The London Underground really is getting to be more accessible. it’s an enabling adventure. The tube is old. Very old, well a lot of it, but surprisingly the 72 odd step free and or ramp accessible stations now give the wheelchair user and indeed many with an impairment of any kind, a few options. My focus tho has been on a step free accessible Tube following my shift from being ambulant disabled to using a powerchair.
I recently became a keen user of the London Tube when regularly visiting the city for business and leisure. and yes it can be a wee bit hairy at times. I had always thought using the Underground whilst on business or social outing to the capital a bit of a non-starter. However, the arrival of two new new lines, The Jubilee and the DLR (Docklands Light Railway) when used alongside the increasing number of step free stations across the network, actually gives you scope to get a long way on the tube, fast! If your travel allows you the manouevre room, making use of some key step free hubs across the capital is really helpful. Of course it may mean you still end connecting to a bus route or walking / wheeling, but the tube may have at least taken some of the strain.
Traveling from the North I was made up to find that this ‘hub’ approach gives you decent step feee access to large parts of the network. St Pancras is just a few minutes away, the Victoria Line will link you Green Parks step free interchange to the Jubilee Line or stay onboard and the Victoria line will get you to hubs like Waterloo and recently accessible Vauxhall with its overground and bus interchanges. You can get North West from St Pancras, with a change at Green Park, to Wembley or the other direction all the way to the exciting development of Stratford City. Then in 2018 the amazing new Elizabeth Line / Crossrail will open up parts of central London and beyond to total step feee access where none previously existed. Still limited I know, and it often requires the same amount of planning as if you were invading a small country. But things are very slowly, too slowly, improving.
TfL’s step free station Underground map is your starting point. I’m geeky and there are a few maps that can greatly help the mobility impaired traveller. I actually enjoyed pouring over the main access maps which not only show you the totally step-free stations, but then add in those where you can get into the station via a lift, and then use a technically “on-demand” ramp with the help of station staff. There is even a guide to how large the gap is between platform and tube train….this is important as I know some wheelchair users are a bit hesitant about taking on the stations where that “gap” is at the largest because there are wheelchairs where small front castors can be an issue on the largest train to platform gap.
I have actually made time to ‘experiment’ which I know sounds sad.

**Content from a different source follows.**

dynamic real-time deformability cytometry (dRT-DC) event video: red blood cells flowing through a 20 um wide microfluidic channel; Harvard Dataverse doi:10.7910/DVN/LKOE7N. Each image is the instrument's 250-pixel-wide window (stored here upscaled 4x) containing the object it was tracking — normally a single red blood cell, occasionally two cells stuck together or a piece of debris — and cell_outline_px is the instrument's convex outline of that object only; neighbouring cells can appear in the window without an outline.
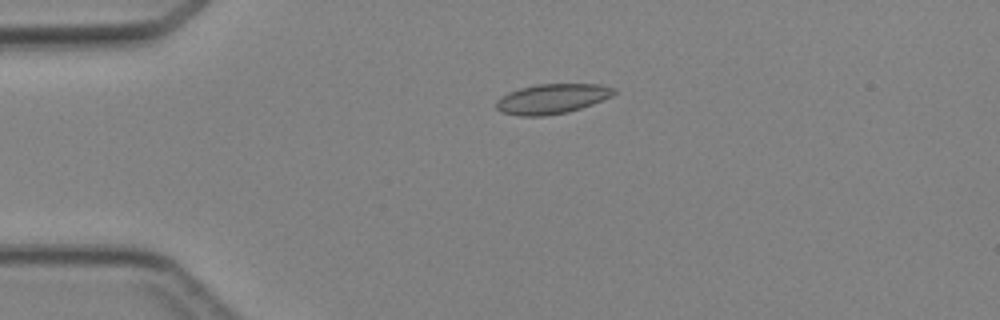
{"species": "Egyptian fruit bat (a non-hibernating species)", "species_latin": "Rousettus aegyptiacus", "temperature_condition": "cold", "stored_images_in_passage": 1, "camera_frame_rate_fps": 3000, "um_per_image_px": 0.085, "animal": {"sex": "female"}, "frame": {"image": 1, "passage_image": 1, "time_ms": 0.0, "image_size_px": [1000, 320], "cell_outline_px": [[616, 92], [612, 96], [592, 104], [568, 112], [544, 116], [520, 116], [500, 112], [496, 108], [496, 100], [500, 96], [508, 92], [520, 88], [536, 84], [600, 84], [616, 88]], "centroid_in_image_um": [46.9, 8.39], "position_along_channel_um": 38.1, "area_um2": 20.63}}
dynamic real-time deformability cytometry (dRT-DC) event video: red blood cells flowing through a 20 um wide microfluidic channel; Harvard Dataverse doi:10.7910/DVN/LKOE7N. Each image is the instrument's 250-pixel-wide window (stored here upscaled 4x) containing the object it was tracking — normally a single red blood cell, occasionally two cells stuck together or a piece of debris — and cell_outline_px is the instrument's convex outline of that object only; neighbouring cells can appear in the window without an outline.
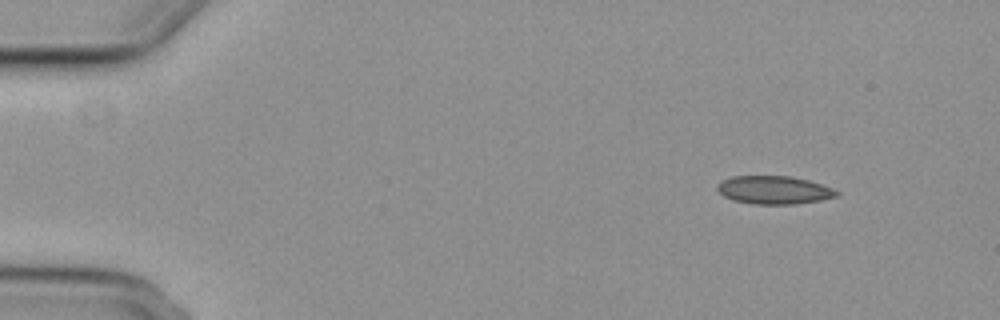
{"species": "common noctule bat (a hibernating species)", "species_latin": "Nyctalus noctula", "temperature_condition": "cold", "stored_images_in_passage": 5, "camera_frame_rate_fps": 3000, "um_per_image_px": 0.085, "animal": {"sex": "female", "body_mass_g": 29.2, "forearm_length_mm": 56.3}, "frame": {"image": 1, "passage_image": 2, "time_ms": 1.0, "image_size_px": [1000, 320], "cell_outline_px": [[840, 192], [836, 196], [820, 200], [796, 204], [752, 204], [732, 200], [724, 196], [716, 188], [724, 180], [732, 176], [792, 176], [808, 180], [832, 188]], "centroid_in_image_um": [65.8, 16.15], "position_along_channel_um": 19.2, "area_um2": 19.42}}
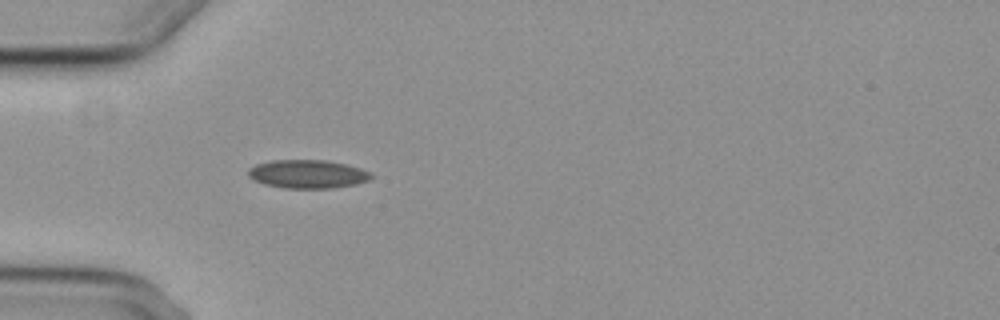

I have tried out several lines and stations, familiarized myself with the often long and winding step-free routes via a myriad of lifts and interchange subways. if your a wheelchair user travelling the Underground at peak times it has to be a bit iffy, even when you know that list of step free stations in your sleep. The sheer volume of people at peak times means boarding a train can be tricky and in a powerchair you simply have to make a judgement which can entail waiting for the next, or even third, train when it doesn’t feel safe. Barging your way in isn’t great but I’m thinking my patience is that borne of a relatively infrequent commuter……those who use the tube every day, twice a day, may feel it’s harder to wait for a chance to power your way onboard.
But if you can plan your travel to avoid the very peak periods then step free really does mean what it says and my rear wheel drive Salsa coped admirably, albeit that getting off the train does entail a slight “bounce” as you hit the platform but most will handle that with no issues. The TfL staff were great, nothing was too much trouble and I have asked some dorky questions about lines and stations. Very dorky.
This all sounds a bit dull ! But for me it’s exciting because I suspect many will simply take being able to get from A to B using ALL forms of available transport for granted. Why wouldn’t they, few see the disabling aspects of the environment we live in unless it’s you being disabled by it. I felt the same way the first time I used a fully accessible London red bus, then other routes in cities across the UK.
The map shown will be hard to read as its a screenshot but there are free to download maps here:
and the specific step free Underground map is here : http://ow.ly/KAwf3006MHl
Maybe tube travel isn’t for everyone and I had to steel myself a couple of times as my infamous claustrophobia was challenged in a couple of packed trains but I managed it and yes, loved doing what most take for granted in having ready access to the Underground.